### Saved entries
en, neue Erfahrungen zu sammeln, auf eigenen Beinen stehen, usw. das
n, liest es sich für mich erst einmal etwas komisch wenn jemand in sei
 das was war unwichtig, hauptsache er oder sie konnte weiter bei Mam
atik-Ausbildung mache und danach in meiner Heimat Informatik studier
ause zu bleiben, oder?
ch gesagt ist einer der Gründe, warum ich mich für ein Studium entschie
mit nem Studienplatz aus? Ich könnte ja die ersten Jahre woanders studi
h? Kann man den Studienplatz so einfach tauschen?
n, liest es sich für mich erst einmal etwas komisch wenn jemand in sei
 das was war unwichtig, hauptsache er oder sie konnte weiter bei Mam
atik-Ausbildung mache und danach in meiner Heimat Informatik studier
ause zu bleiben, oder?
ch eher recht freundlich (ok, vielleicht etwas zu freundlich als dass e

### JOB ITEM
Copy all the entries exactly.

### COMPLETED EXERCISE
en, neue Erfahrungen zu sammeln, auf eigenen Beinen stehen, usw. das
n, liest es sich für mich erst einmal etwas komisch wenn jemand in sei
 das was war unwichtig, hauptsache er oder sie konnte weiter bei Mam
atik-Ausbildung mache und danach in meiner Heimat Informatik studier
ause zu bleiben, oder?
ch gesagt ist einer der Gründe, warum ich mich für ein Studium entschie
mit nem Studienplatz aus? Ich könnte ja die ersten Jahre woanders studi
h? Kann man den Studienplatz so einfach tauschen?
n, liest es sich für mich erst einmal etwas komisch wenn jemand in sei
 das was war unwichtig, hauptsache er oder sie konnte weiter bei Mam
atik-Ausbildung mache und danach in meiner Heimat Informatik studier
ause zu bleiben, oder?
ch eher recht freundlich (ok, vielleicht etwas zu freundlich als dass e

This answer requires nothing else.